Sales aren’t simple — ask anyone in the sales department, and they’ll tell you that the neat-and-orderly sales funnel isn’t a fair representation of how customers are won and revenue is increased. The process of gaining a customer is a far more complex journey than the sales funnel suggests — a journey full of twists, turns, and multiple touchpoints. Marketing optimization today requires a wide field of vision; instead of focusing all of your marketing spend on a limited number of channels to drive sales, marketing directors must de-focus and pay attention to many channels at once. For some of us, that may seem a bit counterintuitive.

In lieu of a sales funnel, you need a sales radar.

Back in the days of single-channel sales and the traditional marketing/sales funnel, the marketing department's job was simply to attract customers to the mouth of the funnel, then nudge them in. The customer touched only a few channels — an initial mail ad, a TV commercial announcing a coupon, etc. Then, the customer would choose to buy based on their awareness and your price point. Asking a customer how they heard of your product was relatively easy and gave a decent metric of effective marketing techniques.

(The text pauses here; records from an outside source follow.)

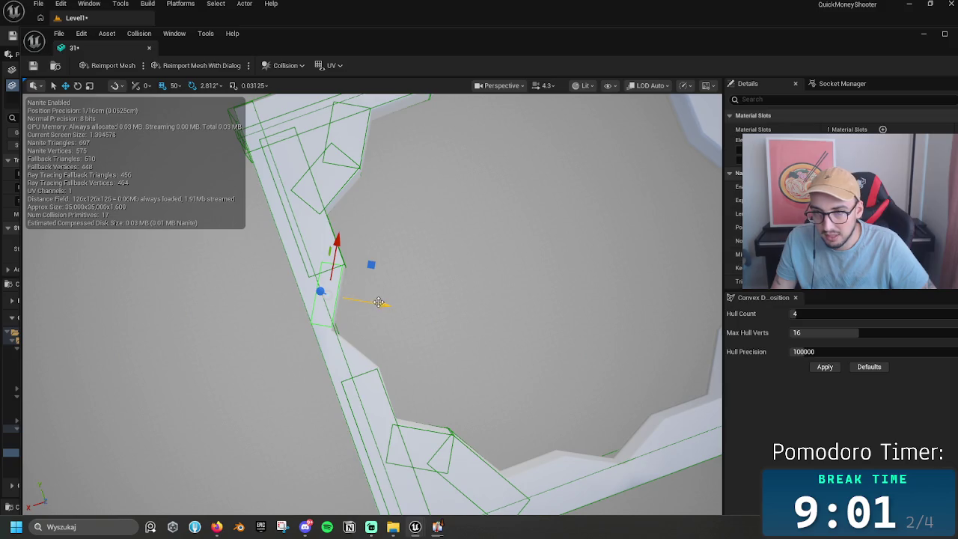
Step: Shift a rim collider 50 cm, then duplicate the lower box upward, rotating and sliding it along the rim
{"action": "left_click_drag", "start_coordinate": [378, 301], "coordinate": [381, 303]}
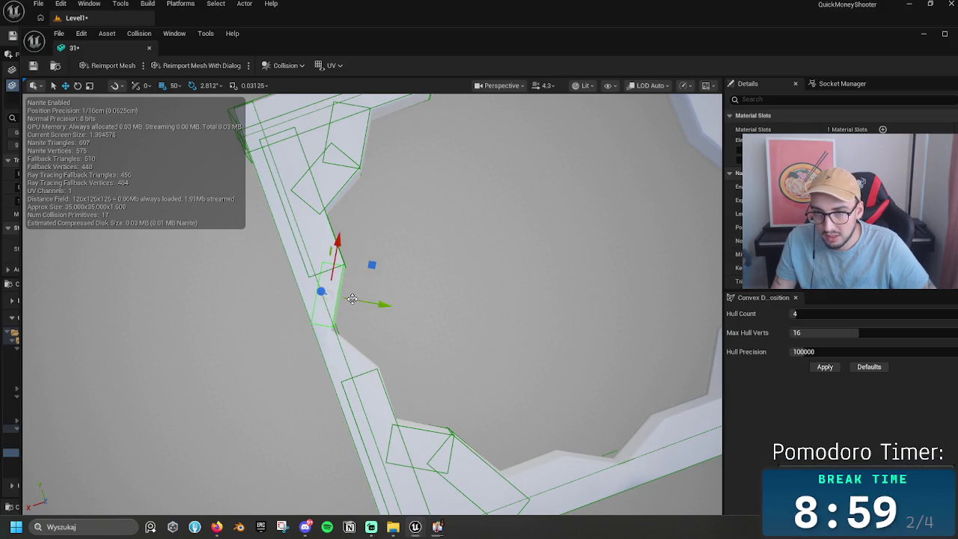
{"action": "left_click", "coordinate": [418, 431]}
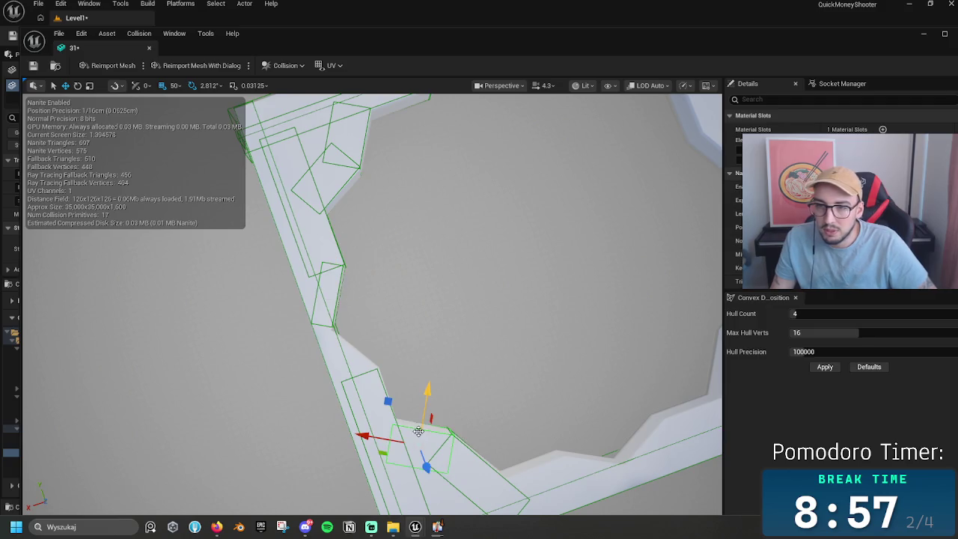
{"action": "mouse_move", "coordinate": [426, 399]}
{"action": "left_mouse_down", "text": "alt"}
{"action": "mouse_move", "coordinate": [425, 377]}
{"action": "mouse_move", "coordinate": [417, 402]}
{"action": "mouse_move", "coordinate": [363, 367]}
{"action": "mouse_move", "coordinate": [381, 359]}
{"action": "mouse_move", "coordinate": [390, 377]}
{"action": "mouse_move", "coordinate": [410, 384]}
{"action": "left_mouse_up", "text": "alt"}
{"action": "key", "text": "e"}
{"action": "key", "text": "w"}
{"action": "mouse_move", "coordinate": [373, 336]}
{"action": "left_mouse_down"}
{"action": "mouse_move", "coordinate": [354, 355]}
{"action": "mouse_move", "coordinate": [385, 373]}
{"action": "mouse_move", "coordinate": [396, 366]}
{"action": "left_mouse_up"}
{"action": "key", "text": "e"}
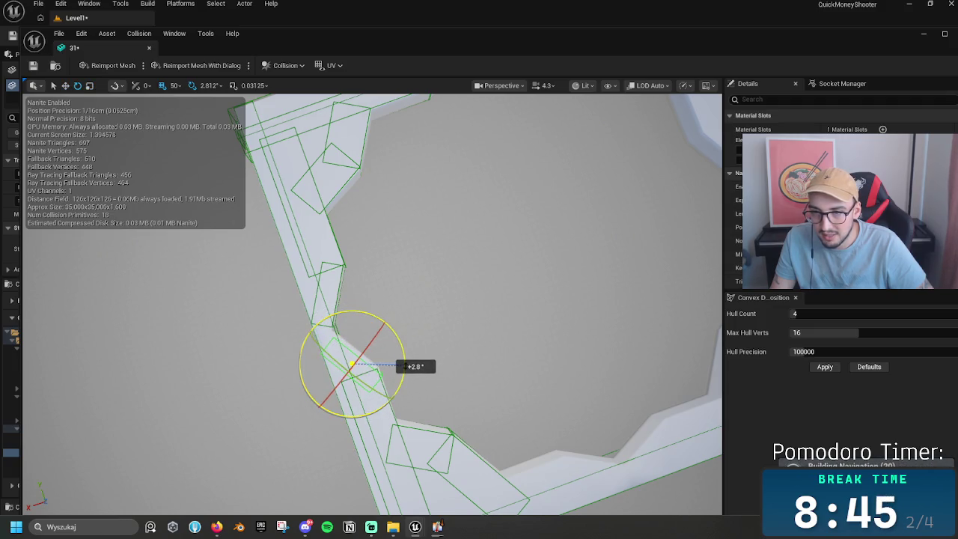
{"action": "key", "text": "w"}
{"action": "left_click", "coordinate": [352, 363]}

With the advent of the digital revolution, companies connect with customers via a variety of touchpoints. Effective marketing now depends upon being able to develop audience representations of potential customers and develop marketing strategies tailored to that audience. Effective engagement involves multiple touchpoints, a complex path to purchase, and a rich understanding of the customer’s journey.

Mapping your customer's journey.

Marketing now requires a high degree of customer insight — what MCorp Consulting's Michael Hinshaw calls an "outside-in view" of your company's sales environment. Through careful research, you must understand the process from your customer's perspective and tailor your responses to what he or she perceives. You need to understand what your customer expects at each point along the journey and be prepared to meet those expectations.

How do you meet customers' expectations? By continually testing the marketing and sales experiences your company offers and identifying the gaps between what your customers want from the engagement process and what you actually provide.

Once you have mapped your customers' journey, you need then to work with lateral teams inside your company to share your findings and improve those experiences. It is, in fact, your job now to engage with potential customers where they are and help understand what motivates them to buy.

Consumer behavioral analysis: understanding how each customer moves and why.

Marketing in a multi-channel environment requires enhanced situational awareness. You need to understand each representative audience’s intent and motivations, so that you can engage individual customers effectively. Segmented marketing is a step in the right direction, but we now know that customers represent a much broader spectrum than a few lumped-together groups.

An individual customer may be an amalgamation of characteristics belonging to several different segments. This is a far more sophisticated view of cut-and-dried demographic information that traditional marketers have been comfortable with. We are increasingly finding that those who fail to embrace the demographic-first view aren’t as successful as companies who understand representative audiences.

A successful marketer needs to develop methods of tailoring the customer journey to the individual buyer, as well as celebrating those differences. Effective marketing optimization today means that the customer experience needs to be well thought-out, predictive, interactive and customizable.